(The input begins)

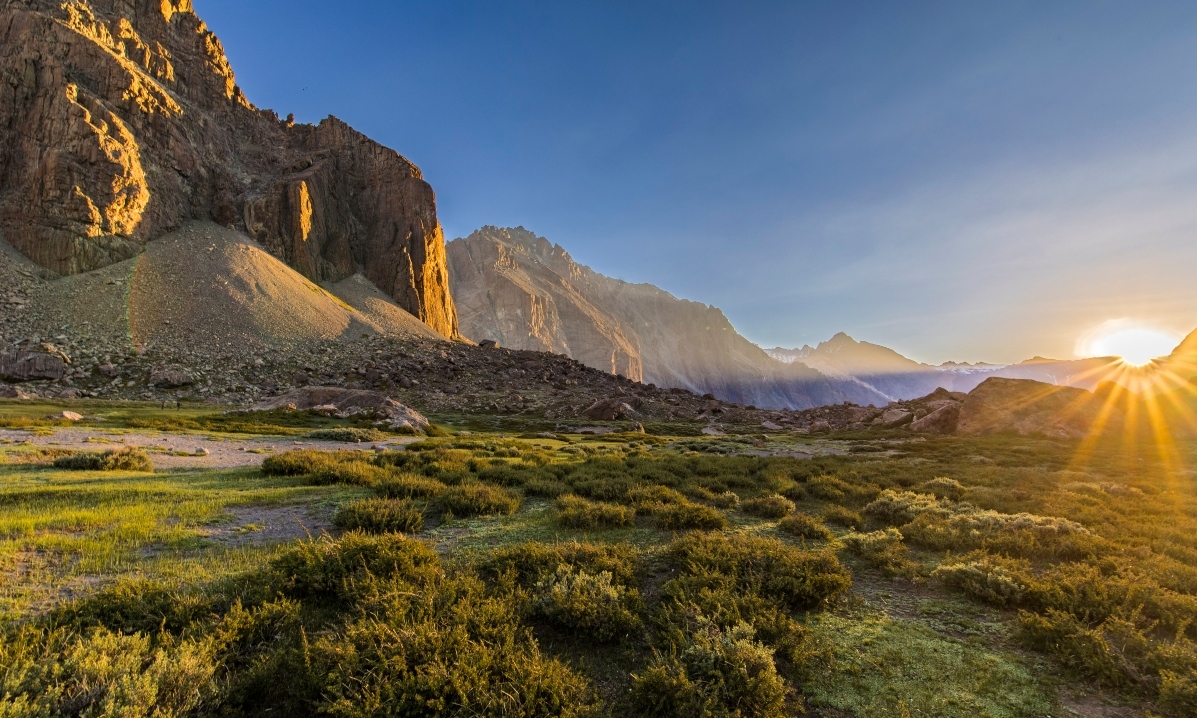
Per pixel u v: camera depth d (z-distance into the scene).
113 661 4.31
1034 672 5.45
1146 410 47.22
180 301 95.62
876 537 10.17
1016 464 26.14
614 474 17.81
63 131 102.25
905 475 19.67
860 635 6.25
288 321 104.25
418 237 178.25
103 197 102.06
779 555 8.12
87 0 132.25
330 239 158.88
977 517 11.70
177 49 150.00
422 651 4.79
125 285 94.12
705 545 8.67
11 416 33.22
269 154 162.50
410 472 16.62
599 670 5.32
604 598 6.37
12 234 93.56
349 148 181.25
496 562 7.75
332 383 82.50
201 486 13.08
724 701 4.59
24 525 8.52
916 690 5.08
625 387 118.00
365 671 4.53
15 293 83.00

(The input ends)

* [Task to carry out] Having removed the pictures, write out the records exactly as they stand.

* [Exercise solution]
Per pixel u v: camera depth d (z-distance into the scene).
113 661 4.31
1034 672 5.45
1146 410 47.22
180 301 95.62
876 537 10.17
1016 464 26.14
614 474 17.81
63 131 102.25
905 475 19.67
860 635 6.25
288 321 104.25
418 237 178.25
103 197 102.06
779 555 8.12
87 0 132.25
330 239 158.88
977 517 11.70
177 49 150.00
422 651 4.79
125 285 94.12
705 545 8.67
11 416 33.22
269 154 162.50
410 472 16.62
599 670 5.32
604 598 6.37
12 234 93.56
349 148 181.25
496 562 7.75
332 383 82.50
201 486 13.08
724 701 4.59
24 525 8.52
916 690 5.08
625 387 118.00
365 671 4.53
15 293 83.00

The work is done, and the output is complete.